▸ TASK GOAL
Retype the listing word for word, from the start through the line with "line at (1084, 58): solid -> dashed".

Recorded data

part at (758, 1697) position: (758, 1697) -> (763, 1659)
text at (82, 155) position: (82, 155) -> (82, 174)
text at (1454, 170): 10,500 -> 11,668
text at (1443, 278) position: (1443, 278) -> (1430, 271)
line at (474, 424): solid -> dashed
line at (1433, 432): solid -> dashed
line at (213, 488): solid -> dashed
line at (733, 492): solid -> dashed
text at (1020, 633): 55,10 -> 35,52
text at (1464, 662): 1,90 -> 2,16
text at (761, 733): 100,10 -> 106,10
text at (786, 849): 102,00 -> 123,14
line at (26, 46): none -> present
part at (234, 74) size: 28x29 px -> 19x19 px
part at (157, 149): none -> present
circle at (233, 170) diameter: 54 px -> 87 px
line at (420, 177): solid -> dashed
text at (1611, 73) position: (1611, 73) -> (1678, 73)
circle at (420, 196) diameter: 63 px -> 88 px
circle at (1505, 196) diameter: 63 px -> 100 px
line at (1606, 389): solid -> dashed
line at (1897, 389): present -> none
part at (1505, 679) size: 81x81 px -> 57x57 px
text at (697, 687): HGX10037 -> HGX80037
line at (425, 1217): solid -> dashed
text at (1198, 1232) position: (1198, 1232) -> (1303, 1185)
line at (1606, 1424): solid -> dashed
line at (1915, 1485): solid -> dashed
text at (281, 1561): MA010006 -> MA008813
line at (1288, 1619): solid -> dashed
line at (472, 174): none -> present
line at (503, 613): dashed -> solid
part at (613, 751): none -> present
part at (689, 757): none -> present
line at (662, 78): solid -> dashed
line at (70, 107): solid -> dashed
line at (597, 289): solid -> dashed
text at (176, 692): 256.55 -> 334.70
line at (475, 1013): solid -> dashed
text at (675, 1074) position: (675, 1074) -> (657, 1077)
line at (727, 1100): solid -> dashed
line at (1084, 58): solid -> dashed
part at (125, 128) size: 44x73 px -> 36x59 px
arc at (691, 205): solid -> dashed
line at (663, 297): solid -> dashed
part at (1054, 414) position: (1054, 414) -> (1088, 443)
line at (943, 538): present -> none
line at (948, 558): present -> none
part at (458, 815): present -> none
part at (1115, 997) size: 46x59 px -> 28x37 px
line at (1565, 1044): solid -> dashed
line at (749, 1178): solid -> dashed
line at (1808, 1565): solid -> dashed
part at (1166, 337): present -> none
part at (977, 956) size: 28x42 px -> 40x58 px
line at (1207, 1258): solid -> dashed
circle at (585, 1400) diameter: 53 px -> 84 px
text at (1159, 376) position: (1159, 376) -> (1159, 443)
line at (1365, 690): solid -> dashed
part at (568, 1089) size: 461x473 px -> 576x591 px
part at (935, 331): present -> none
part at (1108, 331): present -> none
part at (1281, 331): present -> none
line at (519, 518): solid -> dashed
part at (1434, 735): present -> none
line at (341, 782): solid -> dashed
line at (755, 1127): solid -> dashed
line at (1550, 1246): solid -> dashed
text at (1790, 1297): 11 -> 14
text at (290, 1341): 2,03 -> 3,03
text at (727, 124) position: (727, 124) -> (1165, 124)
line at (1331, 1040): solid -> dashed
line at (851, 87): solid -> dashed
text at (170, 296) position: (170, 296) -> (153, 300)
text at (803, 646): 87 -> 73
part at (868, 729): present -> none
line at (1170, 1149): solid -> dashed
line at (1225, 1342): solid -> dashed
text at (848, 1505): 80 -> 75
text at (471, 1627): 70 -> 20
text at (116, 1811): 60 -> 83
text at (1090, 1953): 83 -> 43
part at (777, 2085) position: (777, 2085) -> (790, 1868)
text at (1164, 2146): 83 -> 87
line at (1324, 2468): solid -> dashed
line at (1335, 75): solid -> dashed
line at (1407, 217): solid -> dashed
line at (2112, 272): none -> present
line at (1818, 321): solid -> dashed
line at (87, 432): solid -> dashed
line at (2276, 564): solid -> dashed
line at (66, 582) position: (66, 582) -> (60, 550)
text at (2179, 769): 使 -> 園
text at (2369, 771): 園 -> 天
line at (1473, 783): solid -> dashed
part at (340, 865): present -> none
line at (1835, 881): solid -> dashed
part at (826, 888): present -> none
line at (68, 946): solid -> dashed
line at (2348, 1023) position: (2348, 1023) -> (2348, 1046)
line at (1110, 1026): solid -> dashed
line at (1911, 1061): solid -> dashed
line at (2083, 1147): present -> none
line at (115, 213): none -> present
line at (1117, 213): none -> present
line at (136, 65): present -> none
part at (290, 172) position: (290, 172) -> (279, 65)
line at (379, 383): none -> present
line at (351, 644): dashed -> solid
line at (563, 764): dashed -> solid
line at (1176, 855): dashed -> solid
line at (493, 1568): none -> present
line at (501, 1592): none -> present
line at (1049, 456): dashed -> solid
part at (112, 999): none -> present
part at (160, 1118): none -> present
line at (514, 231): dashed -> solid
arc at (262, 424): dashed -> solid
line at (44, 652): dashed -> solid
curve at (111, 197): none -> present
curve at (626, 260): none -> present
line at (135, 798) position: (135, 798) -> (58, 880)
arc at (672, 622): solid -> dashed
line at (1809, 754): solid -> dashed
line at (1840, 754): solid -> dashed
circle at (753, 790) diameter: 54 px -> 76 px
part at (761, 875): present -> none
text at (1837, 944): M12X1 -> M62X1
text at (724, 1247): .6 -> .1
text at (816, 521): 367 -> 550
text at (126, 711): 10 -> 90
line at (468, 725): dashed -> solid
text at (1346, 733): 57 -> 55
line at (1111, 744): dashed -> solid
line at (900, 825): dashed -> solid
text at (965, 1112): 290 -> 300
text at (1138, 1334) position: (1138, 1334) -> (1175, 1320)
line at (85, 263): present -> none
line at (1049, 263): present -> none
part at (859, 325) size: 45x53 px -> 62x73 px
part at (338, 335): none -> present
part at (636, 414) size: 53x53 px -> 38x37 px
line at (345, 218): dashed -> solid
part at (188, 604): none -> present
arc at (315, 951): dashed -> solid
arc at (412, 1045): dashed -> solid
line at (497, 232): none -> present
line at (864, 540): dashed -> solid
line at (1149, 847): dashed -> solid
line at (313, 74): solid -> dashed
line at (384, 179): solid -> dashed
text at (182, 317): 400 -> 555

▸ EXERCISE SOLUTION
part at (758, 1697) position: (758, 1697) -> (763, 1659)
text at (82, 155) position: (82, 155) -> (82, 174)
text at (1454, 170): 10,500 -> 11,668
text at (1443, 278) position: (1443, 278) -> (1430, 271)
line at (474, 424): solid -> dashed
line at (1433, 432): solid -> dashed
line at (213, 488): solid -> dashed
line at (733, 492): solid -> dashed
text at (1020, 633): 55,10 -> 35,52
text at (1464, 662): 1,90 -> 2,16
text at (761, 733): 100,10 -> 106,10
text at (786, 849): 102,00 -> 123,14
line at (26, 46): none -> present
part at (234, 74) size: 28x29 px -> 19x19 px
part at (157, 149): none -> present
circle at (233, 170) diameter: 54 px -> 87 px
line at (420, 177): solid -> dashed
text at (1611, 73) position: (1611, 73) -> (1678, 73)
circle at (420, 196) diameter: 63 px -> 88 px
circle at (1505, 196) diameter: 63 px -> 100 px
line at (1606, 389): solid -> dashed
line at (1897, 389): present -> none
part at (1505, 679) size: 81x81 px -> 57x57 px
text at (697, 687): HGX10037 -> HGX80037
line at (425, 1217): solid -> dashed
text at (1198, 1232) position: (1198, 1232) -> (1303, 1185)
line at (1606, 1424): solid -> dashed
line at (1915, 1485): solid -> dashed
text at (281, 1561): MA010006 -> MA008813
line at (1288, 1619): solid -> dashed
line at (472, 174): none -> present
line at (503, 613): dashed -> solid
part at (613, 751): none -> present
part at (689, 757): none -> present
line at (662, 78): solid -> dashed
line at (70, 107): solid -> dashed
line at (597, 289): solid -> dashed
text at (176, 692): 256.55 -> 334.70
line at (475, 1013): solid -> dashed
text at (675, 1074) position: (675, 1074) -> (657, 1077)
line at (727, 1100): solid -> dashed
line at (1084, 58): solid -> dashed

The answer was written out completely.